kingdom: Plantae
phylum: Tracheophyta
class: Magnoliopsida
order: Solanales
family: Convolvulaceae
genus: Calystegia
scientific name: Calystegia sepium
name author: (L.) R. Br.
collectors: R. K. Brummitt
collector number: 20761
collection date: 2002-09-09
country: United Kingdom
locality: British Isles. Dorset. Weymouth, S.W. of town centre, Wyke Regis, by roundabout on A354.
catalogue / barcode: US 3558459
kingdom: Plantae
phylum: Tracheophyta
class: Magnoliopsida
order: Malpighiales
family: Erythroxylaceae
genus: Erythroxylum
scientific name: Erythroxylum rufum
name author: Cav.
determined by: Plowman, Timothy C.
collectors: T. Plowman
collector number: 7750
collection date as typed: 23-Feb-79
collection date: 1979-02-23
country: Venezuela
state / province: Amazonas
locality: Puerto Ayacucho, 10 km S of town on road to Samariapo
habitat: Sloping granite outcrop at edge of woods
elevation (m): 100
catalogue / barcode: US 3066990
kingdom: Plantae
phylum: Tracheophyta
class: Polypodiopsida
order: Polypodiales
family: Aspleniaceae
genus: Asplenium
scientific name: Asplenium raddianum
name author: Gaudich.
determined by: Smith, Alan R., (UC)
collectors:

### What you need to do
Arrange every line of the data above as a numbered list, dropping any blank lines.

### Full output
1. kingdom: Plantae
2. phylum: Tracheophyta
3. class: Magnoliopsida
4. order: Solanales
5. family: Convolvulaceae
6. genus: Calystegia
7. scientific name: Calystegia sepium
8. name author: (L.) R. Br.
9. collectors: R. K. Brummitt
10. collector number: 20761
11. collection date: 2002-09-09
12. country: United Kingdom
13. locality: British Isles. Dorset. Weymouth, S.W. of town centre, Wyke Regis, by roundabout on A354.
14. catalogue / barcode: US 3558459
15. kingdom: Plantae
16. phylum: Tracheophyta
17. class: Magnoliopsida
18. order: Malpighiales
19. family: Erythroxylaceae
20. genus: Erythroxylum
21. scientific name: Erythroxylum rufum
22. name author: Cav.
23. determined by: Plowman, Timothy C.
24. collectors: T. Plowman
25. collector number: 7750
26. collection date as typed: 23-Feb-79
27. collection date: 1979-02-23
28. country: Venezuela
29. state / province: Amazonas
30. locality: Puerto Ayacucho, 10 km S of town on road to Samariapo
31. habitat: Sloping granite outcrop at edge of woods
32. elevation (m): 100
33. catalogue / barcode: US 3066990
34. kingdom: Plantae
35. phylum: Tracheophyta
36. class: Polypodiopsida
37. order: Polypodiales
38. family: Aspleniaceae
39. genus: Asplenium
40. scientific name: Asplenium raddianum
41. name author: Gaudich.
42. determined by: Smith, Alan R., (UC)
43. collectors:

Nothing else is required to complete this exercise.